Here’s the implementation of finding the maximum good subarray sum using the optimized approach:
FileName:SolutionOptimized.java
import java.util.HashMap;
import java.util.Map;
public class SolutionOptimized {
// Method to find the maximum subarray sum where the difference between
// any two elements in the subarray are either equal to or less than 'k.'
public long maximumSubarraySum(int[] nums, int k) {
// Map to store the prefix sum and its corresponding index.
Map<Integer, Long> prefixSumMap = new HashMap<>();
// Initialize the map with the first element's value and index.

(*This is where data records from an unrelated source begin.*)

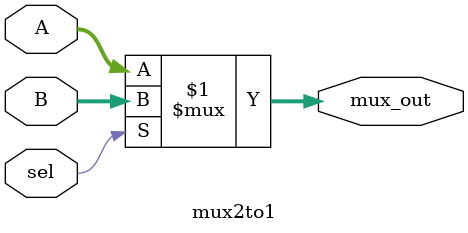
<source format=v>
module mux2to1 #(parameter OPERAND_SIZE = 8)(
    input [OPERAND_SIZE-1:0] A,
    input [OPERAND_SIZE-1:0] B,
    input sel,
    output [OPERAND_SIZE-1:0] mux_out
);

assign mux_out = (sel)? B: A;
    
endmodule
</source>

prefixSumMap.put(nums[0], 0L);
long runningSum = 0;
int n = nums.length;
long maxSubarraySum = Long.MIN_VALUE;
for (int i = 0; i < n; ++i) {
runningSum += nums[i];
// Check if there is a prefix sum that, when subtracted from the current
// running sum equals 'k.' If yes, update the maximum subarray sum.
if (prefixSumMap.containsKey(nums[i] - k)) {
maxSubarraySum = Math.max(maxSubarraySum, runningSum - prefixSumMap.get(nums[i] - k));
}
// Check if there is a prefix sum that, when added to the current
// running sum equals 'k'. If yes, update the maximum subarray sum.
if (prefixSumMap.containsKey(nums[i] + k)) {
maxSubarraySum = Math.max(maxSubarraySum, runningSum - prefixSumMap.get(nums[i] + k));
}
// Update the prefix sum map with the current running sum if:
// 1. The next element is not already present in the map, or
// 2. The next element is present, but its corresponding prefix sum is less than the current running sum.
if (i + 1 < n && (!prefixSumMap.containsKey(nums[i + 1]) || prefixSumMap.get(nums[i + 1]) > runningSum)) {
prefixSumMap.put(nums[i + 1], runningSum);
}
}
// If no valid subarray is found, return 0. Otherwise, return the maximum subarray sum.
return maxSubarraySum == Long.MIN_VALUE ? 0 : maxSubarraySum;
}
public static void main(String[] args) {
int[] nums = {1, 2, 3, 4, 5, 6};
int k = 1;
SolutionOptimized solution = new SolutionOptimized();
long result = solution.maximumSubarraySum(nums, k);
System.out.println("Maximum Subarray Sum: " + result);
}
}
Output:
Maximum Subarray Sum: 11
Complexity analysis: O(N) is the time complexity of the above approach, where N is the input array's length in digits. The array is iterated through once by the code. O(N) is the space complexity, where N is the input array nums' length.